Berkeley Lab biophysicist Sylvain Costes is generating 3D time lapse of DNA repair centers in human cells to understand better how cancer may arise from DNA damage. (Photo by Roy Kaltschmidt, Berkeley Lab) |
Previous
studies failed to detect the clustering of double break strands and the
formation of DNA repair centers because they were based on single-time
or single-dose measurements of RIF at a discrete time after the initial
exposure to ionizing radiation. This yields a net number of RIF that
does not account for RIF that have not yet appeared or RIF that have
already made repairs and disappeared. The time-lapse imaging used by
Costes, Bissell and their co-authors showed that RIF formation continues
to occur well beyond the initial radiation exposure and after earlier
repair issues have been resolved. Time-lapse imaging also indicates that
double strand break clustering takes place before any RIF are formed.
“We
hypothesize that double strand break clustering occurs rapidly after
exposure to ionizing radiation and that RIF formation reflects the
repair machinery put in place around a single cluster of double strand
breaks,” Costes says. “Our results provide a more accurate model of RIF
dose response, and underscore fundamental concerns about static image
data analysis in the dynamic environment of the living cell.”
Previous
studies also mostly involved fibroblast cells whereas Costes, Bissell
and their colleagues examined epithelial cells, specifically an
immortalized human breast cell line known as MCF10A, which has a much
higher background of RIF than fibroblasts, even without ionizing
irradiation. To compensate for this higher background, Costes developed a
mathematical method that enables background to be corrected for on a
per- nucleus basis in unirradiated cells. Still the use of a special
line of immortalized breast cells is an issue that Costes and his
colleagues plan to address.
“We
are now looking at primary breast epithelial cells that have been
removed from healthy donors to determine if our results are repeated
beyond just a single cell line and under more realistic physiological
conditions,” Costes says. “We’d also like to know if our findings hold
true for fibroblasts as well as epithelial cells. Also, we’d like to
know if double strand break clustering is the result of a random
coalescence or if there is an active transport mechanism that moves
these double strand breaks towards pre-existing DNA repair centers.”
Working
in collaboration with Rafael Gomez-Sjoberg of Berkeley Lab’s
Engineering Division, Costes and his group are also developing a special
microfluidics lab-on-a-chip device that is integrated into an X-ray
microbeam. The goal is to provide a means by which cells can be kept in a
controlled microenvironment while being irradiated with multiple doses.

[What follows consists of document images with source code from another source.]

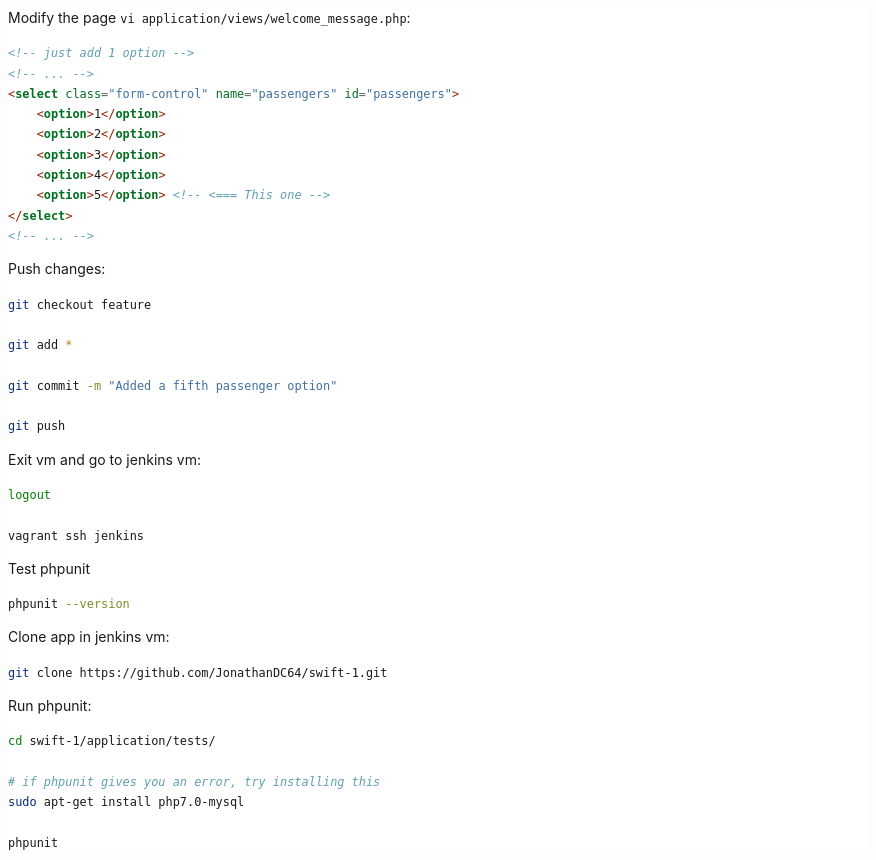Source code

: 
Modify the page `vi application/views/welcome_message.php`:

```html
<!-- just add 1 option -->
<!-- ... -->
<select class="form-control" name="passengers" id="passengers">
    <option>1</option>
    <option>2</option>
    <option>3</option>
    <option>4</option>
    <option>5</option> <!-- <=== This one -->
</select>
<!-- ... -->

```

Push changes:

```bash
git checkout feature

git add *

git commit -m "Added a fifth passenger option"

git push
```

Exit vm and go to jenkins vm:

```bash
logout

vagrant ssh jenkins
```

Test phpunit

```bash
phpunit --version
```

Clone app in jenkins vm:

```bash
git clone https://github.com/JonathanDC64/swift-1.git
```

Run phpunit:

```bash
cd swift-1/application/tests/

# if phpunit gives you an error, try installing this
sudo apt-get install php7.0-mysql

phpunit
```
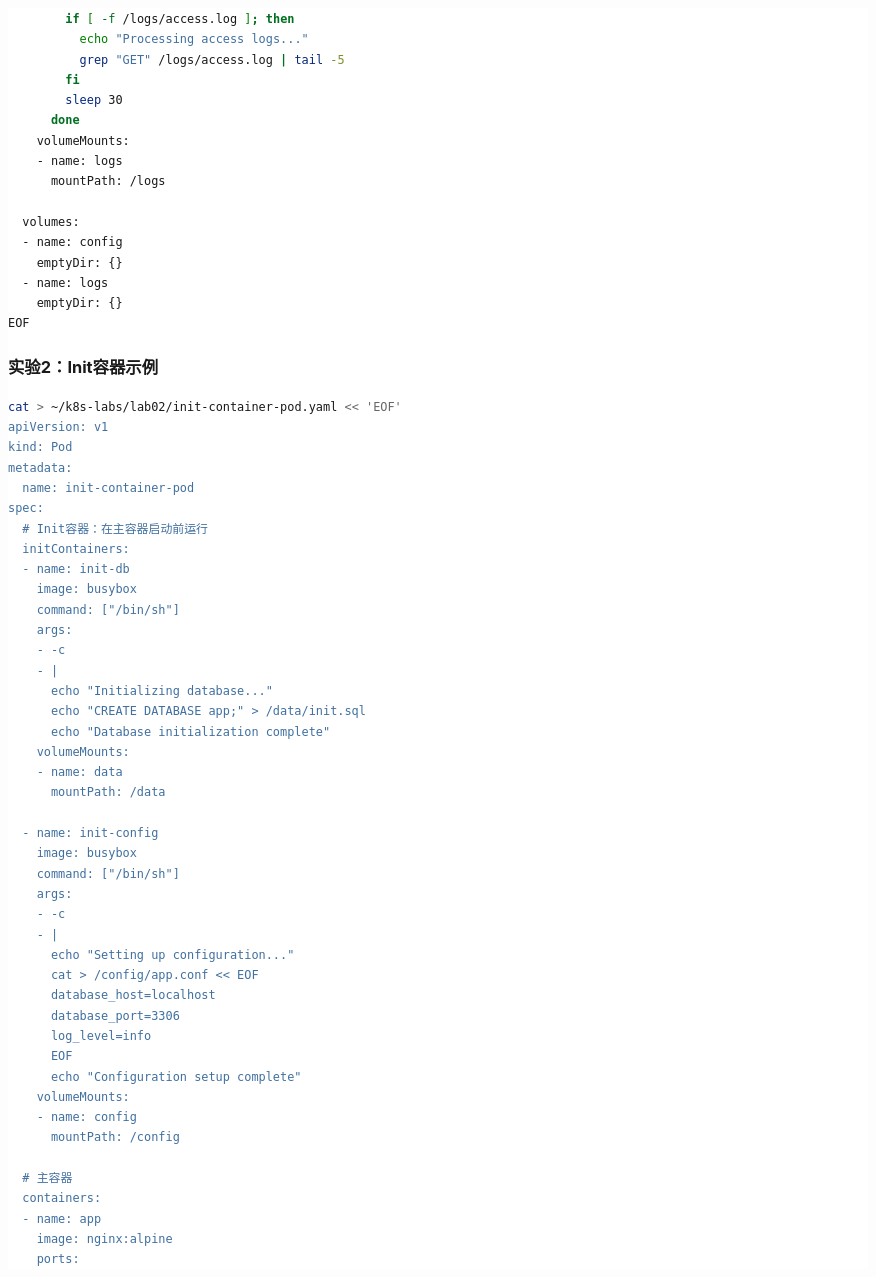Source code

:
 ```bash
        if [ -f /logs/access.log ]; then
          echo "Processing access logs..."
          grep "GET" /logs/access.log | tail -5
        fi
        sleep 30
      done
    volumeMounts:
    - name: logs
      mountPath: /logs
  
  volumes:
  - name: config
    emptyDir: {}
  - name: logs
    emptyDir: {}
EOF
```

### 实验2：Init容器示例
```bash
cat > ~/k8s-labs/lab02/init-container-pod.yaml << 'EOF'
apiVersion: v1
kind: Pod
metadata:
  name: init-container-pod
spec:
  # Init容器：在主容器启动前运行
  initContainers:
  - name: init-db
    image: busybox
    command: ["/bin/sh"]
    args:
    - -c
    - |
      echo "Initializing database..."
      echo "CREATE DATABASE app;" > /data/init.sql
      echo "Database initialization complete"
    volumeMounts:
    - name: data
      mountPath: /data
  
  - name: init-config
    image: busybox
    command: ["/bin/sh"]
    args:
    - -c
    - |
      echo "Setting up configuration..."
      cat > /config/app.conf << EOF
      database_host=localhost
      database_port=3306
      log_level=info
      EOF
      echo "Configuration setup complete"
    volumeMounts:
    - name: config
      mountPath: /config
  
  # 主容器
  containers:
  - name: app
    image: nginx:alpine
    ports:
```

This microfluidic array will be used to characterize DNA damage
response in breast and blood cells collected from human donors.
“By
characterizing DNA damage response in cells from many different human
donors,” Costes says, “we should be able to determine the variation
across humans and gain a better understanding of how sensitivity to DNA
damage from ionizing radiation might vary from individual to
individual.”
This research was supported by the DOE Office of Science.